Thursday, March 09, 2017

Certain Details: The Poetry of Nelson Ball, ed. Stuart Ross




TRACKS

Words
on this white paper

bird
tracks

on

hard
snow

It really is wonderful to see the publication of Certain Details: The Poetry of Nelson Ball, selected with an introduction by Stuart Ross (Wilfrid Laurier University Press, 2017), a collection showcasing some fifty years of poetry production by Paris, Ontario poet, editor and bookseller Nelson Ball. Ross certainly has been busy lately, with a selected poems he’s edited by Ottawa poet Michael Dennis out any day now through Anvil Press, and moving his long-running imprint from The Mansfield Press over to Anvil, with the first titles from such appearing over the next year. For those familiar with Ball’s work—produced over the years through numerous small press books, chapbooks, pamphlets and leaflets—his precision and timing is unmistakable, composing sublime poems that are infamous for their capacity to hold both volume and breath in such small spaces.

SOME MORNINGS

Some mornings
as I awaken

I compose a poem
in my head

usually gone
when I get to my desk

this morning
I caught one

However quiet and unassuming both he and his work might appear (Nelson is notoriously both deeply humble and generous), Ball’s work has gone on to influence multiple generations of Canadian poets, including jwcurry, Gary Barwin and Ross himself as well as Mark Truscott, Kemeny Babineau, Michael e. Casteels and Cameron Anstee, among so many others. One might suggest that such a selected volume is long overdue. As Ross’ introduction writes:

We examine every line break and every stanza break—guessing why he did what he did—and in the end we agree that the poem couldn’t be broken up in any other way and still accomplish what it accomplishes. We note that Nelson loads maximum power into each word—not only through his choice of words but through his placement of each word. And through the breaks, he precisely controls the velocity of the reader’s experience of the poem. He offers up poems that invite meditation, invite rereading. Just as with the most minute details in nature, or with the spinning wheel of a car, or a single woolen glove lying on a dirt trail, the more you look, the more you see.
            It is this unrelenting attention to detail, this devoted precision, this respect for every individual word—every syllable, even—every space, every punctuation mark, and every line space and stanza break, that makes Nelson Ball one of Canada’s most remarkable poets.
            Nelson is what might be called a poet’s poet: he is widely revered by many Canadian and international poets. But Nelson is also a people’s poet: his work is instantly accessible, plainspoken, direct. Whenever I introduce his poetry to a group of students or an individual, Nelson earns new fans. Regardless of the type of poetry the student is writing, or wishes to write, there is admiration for and interest in Nelson’s poetry. I sometimes refer to him as Canadian poetry’s secret weapon. Anyone—even those with no prior experience with poetry—can read a Nelson Ball poem and find pleasure in it. That may be true of any poem, but people often say they “feel stupid” or “it went over my head” when they don’t “understand” poetry. It’s a rare Nelson Ball poem that can make anyone feel stupid. In this way, Nelson’s work has a universal appeal among those who can read and understand English. He is not just an academic; you don’t need a background in theory or any special training to enjoy his work.

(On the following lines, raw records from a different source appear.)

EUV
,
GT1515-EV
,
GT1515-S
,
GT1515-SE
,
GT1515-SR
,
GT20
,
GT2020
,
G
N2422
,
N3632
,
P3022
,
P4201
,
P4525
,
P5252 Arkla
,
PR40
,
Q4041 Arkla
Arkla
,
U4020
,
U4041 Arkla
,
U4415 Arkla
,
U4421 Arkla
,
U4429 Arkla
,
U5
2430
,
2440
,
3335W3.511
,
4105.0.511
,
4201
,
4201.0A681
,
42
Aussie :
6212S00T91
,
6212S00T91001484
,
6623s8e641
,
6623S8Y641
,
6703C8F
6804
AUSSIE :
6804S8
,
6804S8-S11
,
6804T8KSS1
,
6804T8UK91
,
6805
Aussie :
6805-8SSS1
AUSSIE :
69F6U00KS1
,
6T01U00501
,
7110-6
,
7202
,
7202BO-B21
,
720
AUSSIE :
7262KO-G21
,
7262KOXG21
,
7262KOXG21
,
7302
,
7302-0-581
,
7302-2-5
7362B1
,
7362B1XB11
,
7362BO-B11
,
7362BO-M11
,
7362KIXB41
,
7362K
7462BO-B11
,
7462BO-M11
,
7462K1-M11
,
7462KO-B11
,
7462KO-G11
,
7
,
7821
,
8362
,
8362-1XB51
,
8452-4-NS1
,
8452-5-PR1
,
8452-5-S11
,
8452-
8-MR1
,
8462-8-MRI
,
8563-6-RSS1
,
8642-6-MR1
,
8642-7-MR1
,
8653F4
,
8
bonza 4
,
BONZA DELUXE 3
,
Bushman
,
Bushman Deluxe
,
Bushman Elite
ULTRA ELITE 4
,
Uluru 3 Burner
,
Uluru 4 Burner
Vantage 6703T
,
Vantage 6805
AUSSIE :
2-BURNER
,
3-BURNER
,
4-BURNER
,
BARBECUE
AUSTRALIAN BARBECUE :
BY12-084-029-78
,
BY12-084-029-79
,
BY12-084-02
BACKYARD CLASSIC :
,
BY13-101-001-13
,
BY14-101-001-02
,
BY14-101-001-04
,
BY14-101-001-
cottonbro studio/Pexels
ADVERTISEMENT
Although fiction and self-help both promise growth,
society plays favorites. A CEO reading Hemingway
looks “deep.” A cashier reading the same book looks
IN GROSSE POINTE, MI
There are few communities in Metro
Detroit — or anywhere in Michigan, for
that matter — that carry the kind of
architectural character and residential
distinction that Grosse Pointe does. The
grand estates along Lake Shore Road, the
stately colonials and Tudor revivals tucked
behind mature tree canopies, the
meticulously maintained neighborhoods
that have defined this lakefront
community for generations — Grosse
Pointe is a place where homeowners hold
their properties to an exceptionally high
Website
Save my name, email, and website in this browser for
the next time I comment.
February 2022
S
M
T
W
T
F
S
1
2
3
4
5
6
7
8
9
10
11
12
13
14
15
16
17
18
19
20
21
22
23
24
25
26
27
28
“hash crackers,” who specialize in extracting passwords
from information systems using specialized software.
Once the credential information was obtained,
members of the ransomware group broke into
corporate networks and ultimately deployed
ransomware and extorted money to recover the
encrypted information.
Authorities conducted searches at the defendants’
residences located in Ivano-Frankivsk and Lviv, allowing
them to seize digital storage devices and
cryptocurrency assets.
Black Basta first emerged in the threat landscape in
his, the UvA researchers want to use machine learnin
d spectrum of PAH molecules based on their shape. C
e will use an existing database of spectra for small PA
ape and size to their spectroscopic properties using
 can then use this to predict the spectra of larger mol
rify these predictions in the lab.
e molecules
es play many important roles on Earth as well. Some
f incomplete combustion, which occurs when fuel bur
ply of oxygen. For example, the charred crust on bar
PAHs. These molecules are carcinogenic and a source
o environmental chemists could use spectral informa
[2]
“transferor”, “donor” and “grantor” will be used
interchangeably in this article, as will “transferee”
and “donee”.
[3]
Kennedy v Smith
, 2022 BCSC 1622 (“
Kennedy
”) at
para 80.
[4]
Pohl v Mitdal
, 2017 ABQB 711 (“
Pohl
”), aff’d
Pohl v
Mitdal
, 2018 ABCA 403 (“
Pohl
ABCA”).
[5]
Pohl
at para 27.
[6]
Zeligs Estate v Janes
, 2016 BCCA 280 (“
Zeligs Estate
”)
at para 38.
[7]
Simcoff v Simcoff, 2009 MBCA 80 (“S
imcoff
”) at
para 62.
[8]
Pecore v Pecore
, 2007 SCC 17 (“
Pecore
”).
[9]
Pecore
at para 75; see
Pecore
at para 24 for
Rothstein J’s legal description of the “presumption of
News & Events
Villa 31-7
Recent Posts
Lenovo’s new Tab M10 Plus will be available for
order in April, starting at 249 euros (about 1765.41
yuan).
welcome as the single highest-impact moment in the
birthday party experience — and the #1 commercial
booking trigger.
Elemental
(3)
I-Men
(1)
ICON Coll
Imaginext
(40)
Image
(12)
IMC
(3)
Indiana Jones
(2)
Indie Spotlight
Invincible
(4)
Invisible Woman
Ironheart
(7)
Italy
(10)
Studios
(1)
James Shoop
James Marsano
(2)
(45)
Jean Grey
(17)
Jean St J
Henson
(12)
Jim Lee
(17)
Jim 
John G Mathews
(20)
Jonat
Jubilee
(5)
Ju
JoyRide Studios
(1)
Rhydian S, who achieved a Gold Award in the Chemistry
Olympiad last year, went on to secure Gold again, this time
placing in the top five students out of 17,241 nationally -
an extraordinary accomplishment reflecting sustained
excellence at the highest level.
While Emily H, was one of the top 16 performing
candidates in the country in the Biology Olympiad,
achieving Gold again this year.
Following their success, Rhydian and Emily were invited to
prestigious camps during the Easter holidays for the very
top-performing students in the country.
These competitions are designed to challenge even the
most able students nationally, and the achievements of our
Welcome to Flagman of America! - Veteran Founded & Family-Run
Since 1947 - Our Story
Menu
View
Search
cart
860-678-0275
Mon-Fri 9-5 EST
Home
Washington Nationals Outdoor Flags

The volume concludes with a short essay by Ball, which editor Ross suggests is Ball’s first published prose on his work, in which he describes some of how he writes, and how he got to where he is now.

I liked haiku as simple nature poems. But I didn’t want to restrict the forms of my poems, so I didn’t try to write haiku. In truth, I had difficulty identifying and counting syllables. I had a strong desire to write poems of pure description, letting the image reveal itself without any direct statement of idea or emotion. I found it difficult to make this kind of spare expression work. My observations of both the world and of words and language were too generalized, not particular enough. I was looking for some kind of magic rather than looking at the particularities of words and the world.

One can never fully stress the care that goes into the composition of Nelson Ball’s poems, but one shouldn’t overstate such, either. The poems are remarkable, and deserve multiple, slow readings. It is a grand thing to see such a collection, especially one put together by an editor as attentive as Stuart Ross.